By the time Rachel was twelve, her mother had given birth to three more boys—Steve, Nate, and Ben. Rachel and Nate shared a special bond, despite the fact that Nate was nine years younger than Rachel. Katherine and Lawrence Saint had brought up all of their children to be God-fearing, but Nate seemed to especially delight in the Bible stories and missionary tales that Rachel read to him, and he was always begging her for just one more story.

Reading these stories to her younger brother and sometimes acting them out was one of Rachel’s favorite activities, as were the Sunday-afternoon family get-togethers. When the weather was good, Rachel’s father insisted on leading everyone on hikes through the surrounding wheat fields and among groves of tall cedar trees. On rainy or snowy Sunday afternoons, the family settled in the parlor to sketch portraits and paint various landscapes. Drawing was a perfectly normal part of the Saint family’s activities, and Rachel especially loved to hear her parents tell stories of their artistic heritage.

Rachel’s grandfather James Saint had been a gifted portrait artist back in the 1860s in Pittsburgh. But since there had not been much demand for oil paintings back then, he had eked out a living traveling around to fairs and expositions, cutting out silhouettes of faces and selling them for a penny each. As a result of this itinerant lifestyle, Rachel’s father had grown up in poor surroundings and had left home at fifteen to make a living selling newspapers, with the hope of one day becoming a successful artist. Lawrence Saint had moved to Philadelphia, where he volunteered his spare time teaching at a gospel mission in South Philadelphia. It was while volunteering there that he had met Rachel’s mother, Katherine Proctor. Katherine had recently become a Christian, and as a result she, too, was volunteering her time at the mission school. It was the classic tale of a struggling, penniless young artist and a rich, beautiful young woman falling in love with each other, and Rachel never tired of hearing the story.

After some time Lawrence won an art scholarship to study in Europe, and Katherine suggested that she go along with him—as his wife. A hasty wedding was organized, and the couple spent their honeymoon in Paris. It was while he was in Paris, Rachel knew, that her father discovered his destiny in art—recreating the medieval stained-glass windows of Europe using the ancient techniques. The trouble was that no one was sure exactly what these ancient techniques were. So while Lawrence sketched countless stained-glass windows, Katherine translated numerous French texts in the hope that they might provide some clue as to how craftsmen using just a few simple tools had created such stunning windows.

Soon after moving back to the United States and into the house in Huntingdon Valley, Lawrence set up an art studio and began experimenting with various techniques for making stained glass.

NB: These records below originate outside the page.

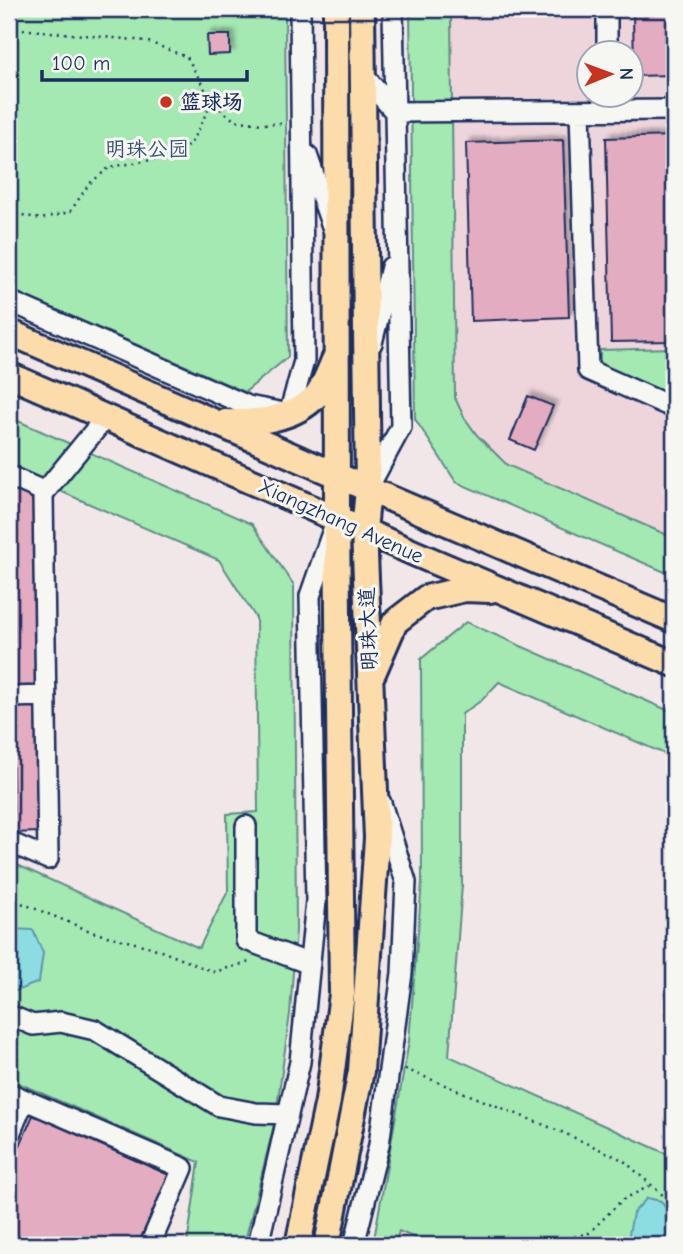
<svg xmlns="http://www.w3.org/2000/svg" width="683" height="1254" font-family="'Comic Neue','LXGW WenKai TC',sans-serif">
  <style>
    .built { fill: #eed5dc; fill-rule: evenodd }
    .green { fill: #a4e8b2; stroke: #608c88; stroke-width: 2 }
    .water { fill: #8cdde2; stroke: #5f97ad; stroke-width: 2 }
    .building { fill: #e4acc1; stroke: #1b2f5e; stroke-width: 2; filter: url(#shadow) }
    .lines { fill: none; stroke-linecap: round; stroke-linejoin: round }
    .minor-casing { stroke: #1b2f5e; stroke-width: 24 }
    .major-casing { stroke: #1b2f5e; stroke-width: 30 }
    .path { stroke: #1b2f5e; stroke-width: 2.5; stroke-dasharray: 2 5; stroke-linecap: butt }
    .minor { stroke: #f6f6f2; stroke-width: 19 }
    .major { stroke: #fddcac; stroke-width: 24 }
    .poi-dot { fill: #c8321e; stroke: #f6f6f2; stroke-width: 2.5 }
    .labels { text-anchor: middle; stroke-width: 6; stroke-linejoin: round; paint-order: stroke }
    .poi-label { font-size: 21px; font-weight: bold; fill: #1b2f5e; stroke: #f6f6f2; text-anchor: start }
    .park-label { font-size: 21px; fill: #36546f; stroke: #f6f6f2 }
    .street-label { font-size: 21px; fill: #1b2f5e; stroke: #f6f6f2 }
  </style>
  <defs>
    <filter id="shadow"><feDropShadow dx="4.5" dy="-4.5" stdDeviation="2" flood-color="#0004"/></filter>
  </defs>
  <rect width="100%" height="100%" fill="#f2e7e8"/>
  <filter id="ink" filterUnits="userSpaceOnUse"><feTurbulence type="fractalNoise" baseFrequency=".0143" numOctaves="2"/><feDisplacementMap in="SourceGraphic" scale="14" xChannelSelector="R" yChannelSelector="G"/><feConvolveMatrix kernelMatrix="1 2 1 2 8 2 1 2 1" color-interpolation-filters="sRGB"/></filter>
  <g filter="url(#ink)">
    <path class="built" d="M451,9H674V538L507,465L477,435L464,417L455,398ZM588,52H630V94H588Z
      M398,1231L431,1245H395Z"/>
    <path class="green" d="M9,9H285L288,357L245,392L9,289Z
      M410,9H451L455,398L464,417L477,435L507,465L674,538V576L456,482L415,419Z
      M674,348V401L600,368V350Z
      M9,417L252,524L294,585L296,930L290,1014L275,1121L244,1245H187L199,1162L9,1079V861L199,948L228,891L227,814L258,812L256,618L219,560L9,469Z
      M466,622L674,713V758L499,682L482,700L462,714V885L449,1056L674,1157V1245H431L399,1231L395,1245H373L409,1041L422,882L421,659Z"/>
    <path class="water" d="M9,929L33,930L43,953L39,982L16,991L9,990Z
      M647,1198L661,1201L674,1221V1245H627L633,1213Z"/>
    <path class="building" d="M633,9H674V75L634,76Z
      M207,35H230V54L208,55Z
      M674,136V341L611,342L606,138Z
      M563,140L569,317L471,321L466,143Z
      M528,396L553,406L534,450L510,440Z
      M9,484L29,492L38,514V688H14V519L12,512L9,511Z
      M12,705H36L38,832L14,833Z
      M33,1115L169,1175L138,1245H9V1171Z"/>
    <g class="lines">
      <defs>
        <path id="minor" d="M607,52V9
          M363,75L395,112L674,110
          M580,111L588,370L674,408
          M307,155L333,229
          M9,301L248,406L289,414L304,361L300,9
          M372,343L391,267
          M9,476L45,492
          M368,488L401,427L393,9
          M9,697L46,696
          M246,826V940L310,964
          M9,842L48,859L43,494L105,418
          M9,1015L33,1025L61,1022L95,1030L219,1106L256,1113L288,1114
          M9,1093L183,1168L150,1245
          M9,1136L24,1100
          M258,1245L300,1062L316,901L310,596L333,530
          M354,1245L379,1145L402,973L406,882L381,803"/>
        <path id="major" d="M9,332L368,489L674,620
          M9,375L414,553L674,664
          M225,422C256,423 294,420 317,395C325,385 330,368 336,356
          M373,673L395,622L426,598L465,589L490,590
          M298,1245L328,1101L342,994L337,519L336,9
          M327,1245L361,1071L377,838L364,531L368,489L362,9"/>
      </defs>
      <use href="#minor" class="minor-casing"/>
      <use href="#major" class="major-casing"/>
      <path class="path" d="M9,28L146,41L187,57L212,102
        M9,212L41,219L70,212L89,184L110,167L163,158L190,145L212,102L234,120L262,124L287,123
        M9,898L95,933L151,947L214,972L253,961
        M405,1069L564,1133L623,1160L674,1205
        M549,1245V1243L589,1233L622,1200L652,1185"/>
      <use href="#minor" class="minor"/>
      <use href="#major" class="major"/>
    </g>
  </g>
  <circle class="poi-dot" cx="166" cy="102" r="7"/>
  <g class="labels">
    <g class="poi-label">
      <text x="180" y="109">篮球场</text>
    </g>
    <g class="park-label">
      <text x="147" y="156">明珠公园</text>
    </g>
    <g class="street-label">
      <text transform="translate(341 521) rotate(24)" y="7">Xiangzhang Avenue</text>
      <text transform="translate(368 629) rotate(-92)" y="7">明珠大道</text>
    </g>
  </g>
  <rect width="683" height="1254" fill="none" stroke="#f6f6f2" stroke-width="35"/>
  <rect x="18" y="18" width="648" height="1219" fill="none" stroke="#1b2f5e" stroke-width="2.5" filter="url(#ink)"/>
  <g transform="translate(610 74) rotate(89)"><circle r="33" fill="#f6f6f2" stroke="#9ea6b7" stroke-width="2"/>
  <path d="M0-5L12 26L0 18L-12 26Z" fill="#c8321e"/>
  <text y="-10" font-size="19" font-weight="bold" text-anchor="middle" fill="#1b2f5e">N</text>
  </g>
  <path d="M42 70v10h205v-10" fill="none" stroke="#1b2f5e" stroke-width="3.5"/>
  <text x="52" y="70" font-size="21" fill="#1b2f5e" stroke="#f6f6f2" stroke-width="5" paint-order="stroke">100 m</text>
</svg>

His quest was driven in part by the fact that the color and texture of the glass he could buy commercially was not of good enough quality for the windows he wanted to make. He experimented with combining various ingredients in a furnace he built in the backyard, with the goal of making the highest quality glass possible. Many times Rachel watched the disappointment in her father’s eyes when a particularly promising recipe rendered inferior glass, dashing his hopes. But Lawrence was not a man to give up easily. His experimentation eventually paid off, and he began to produce high-quality glass. The glass was so superior that a crew from the Metropolitan Museum of Art in New York City came to the studio in Huntingdon Valley to film Lawrence Saint at work.